Denver-based Barrett has a long history in the Piceance, one of the Rocky Mountain tight-gas powerhouses. The overall trend from Grand Valley to Gibson Gulch currently produces 1.3 billion cubic feet (Bcf) per day, and has made more than 2.5 trillion cubic feet (Tcf) cumulative.
Last year, Barrett drilled 135 wells and succeeded in establishing 10-acre density on its 17,200-acre Gibson Gulch property. The downspacing has boosted the company’s inventory to 1,300 drilling locations.
During the past two to three years, Barrett has been steadily improving average estimated ultimate recovery (EUR) per well, and driving costs downward at Gibson Gulch.
Currently, 7,400-foot Gibson Gulch wells average EURs of 1.2 Bcf equivalent from the Williams Fork formation, and cost $1.8 million. At the current Rockies three-year strip price of $5.50 per thousand cubic feet, with adjustment for high-BTU gas, wells in the play earn 31% rates of return.
“As we monitor actual costs coming in through the third and fourth quarters, we’ll be down in the $1.7-million range, which will get us closer to a 40% rate of return,” predicted Barrett.
Due to its recent strong results, the company has expanded its 2009 Colorado drilling program to about 110 wells from a previously announced 80 wells. Barrett will run three operated rigs in the Piceance for the balance of the year. The operator has successfully navigated Colorado’s new oil and gas rules, and has permits in hand for all its 2009 drilling. Work is already in progress on 2010 permits.
Currently, Barrett’s net Piceance production is 95 million a day. “We have a lot of running room: a 10- to 15-year inventory of 1,300 low-risk, high-quality locations,” said Barrett. The company’s proved, probable and possible (3P) resources at Gibson Gulch are 1.1 Tcfe.
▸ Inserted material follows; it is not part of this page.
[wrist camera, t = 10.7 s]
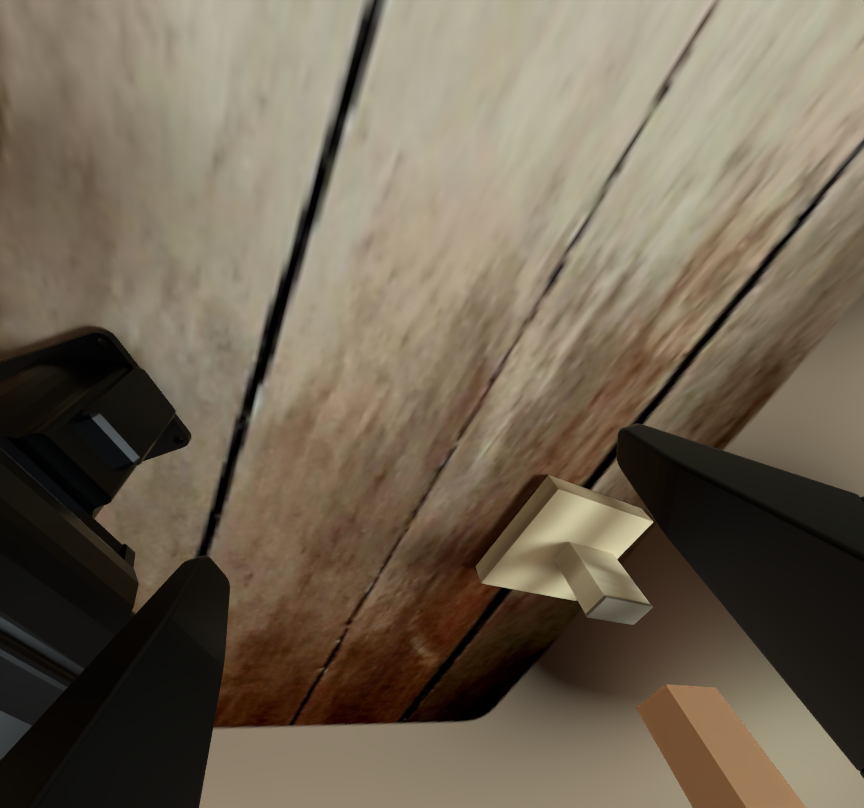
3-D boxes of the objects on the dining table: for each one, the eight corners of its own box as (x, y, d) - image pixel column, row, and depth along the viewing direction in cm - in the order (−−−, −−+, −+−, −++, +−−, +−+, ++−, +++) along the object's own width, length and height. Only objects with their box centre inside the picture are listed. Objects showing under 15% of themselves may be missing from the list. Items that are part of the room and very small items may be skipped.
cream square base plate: (475, 566, 31) (503, 645, 25) (548, 474, 27) (598, 544, 22) (567, 585, 35) (607, 656, 30) (640, 508, 31) (701, 573, 26)
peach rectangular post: (635, 707, 21) (728, 870, 16) (665, 684, 21) (772, 847, 16) (687, 708, 23) (783, 854, 18) (716, 687, 23) (825, 833, 18)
Barrett is also excited about its new acquisition at Cottonwood Gulch. During the second quarter of 2009, it bought a 90% working interest in 40,300 gross undeveloped acres on the former Naval Oil Shale Reserve #1. Purchase price was $60 million.
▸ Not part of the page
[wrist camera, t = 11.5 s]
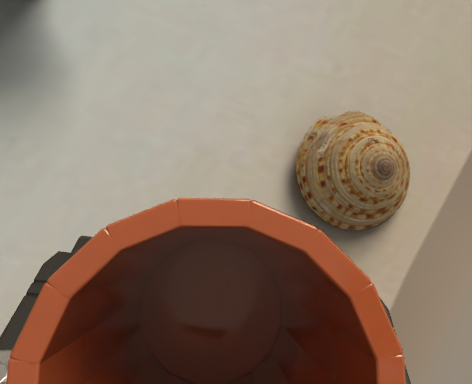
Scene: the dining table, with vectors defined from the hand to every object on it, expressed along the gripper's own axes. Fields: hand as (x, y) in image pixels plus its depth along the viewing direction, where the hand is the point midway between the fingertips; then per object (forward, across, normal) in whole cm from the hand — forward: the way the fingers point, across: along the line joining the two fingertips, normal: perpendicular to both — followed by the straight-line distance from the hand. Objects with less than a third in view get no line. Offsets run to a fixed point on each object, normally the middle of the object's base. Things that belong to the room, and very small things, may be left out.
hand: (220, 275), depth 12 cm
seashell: (+18, +9, -7) cm, 21 cm away
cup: (+2, 0, -4) cm, 5 cm away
Cottonwood Gulch lies directly on trend with prolific Rulison Field, and a structural element connects Rulison with the Cottonwood Gulch area.
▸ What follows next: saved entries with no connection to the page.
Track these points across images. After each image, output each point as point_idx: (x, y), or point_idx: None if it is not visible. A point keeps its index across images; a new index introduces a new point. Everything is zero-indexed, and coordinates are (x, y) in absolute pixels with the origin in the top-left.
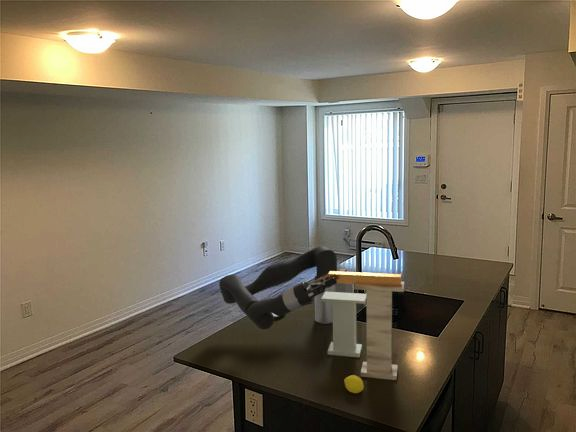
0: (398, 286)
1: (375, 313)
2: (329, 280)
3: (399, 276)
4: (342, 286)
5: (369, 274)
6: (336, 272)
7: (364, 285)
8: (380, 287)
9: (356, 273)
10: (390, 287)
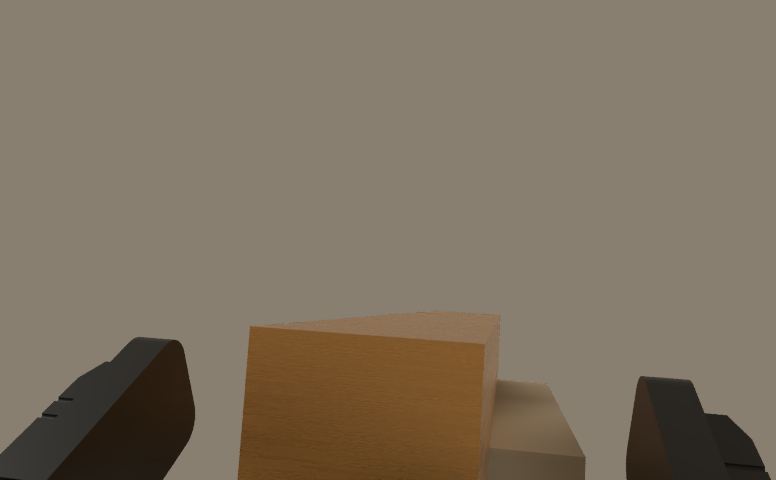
0: (498, 383)
1: None
2: (717, 463)
3: (488, 314)
4: None
5: (458, 317)
6: (376, 327)
7: (522, 427)
8: (552, 404)
9: (429, 319)
10: (533, 392)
The acquisition nearly triples Barrett’s Piceance position, in terms of both acreage and 3P resources. On a scenario of 60% development on 10-acre spacing, the company could net 2 to 3 Tcf equivalent.
“We also like this area from a regulatory standpoint because it’s one of the few areas where a record of decision for a resource management plan and an environmental impact statement have been finalized.”
The Roan Plateau Resource Management Plan is in effect on the Cottonwood Gulch properties, and development of the acreage position is being coordinated with the U.S. Department of Interior and Bureau of Land Management (BLM).
The fly in the ointment is a lawsuit filed by environmental groups against the BLM that challenges the leasing and development of the area.
Barrett is working to resolve the lawsuit, and is willing to undertake further environmental work to satisfy lingering concerns, said Barrett. The company hopes to begin drilling in 2010.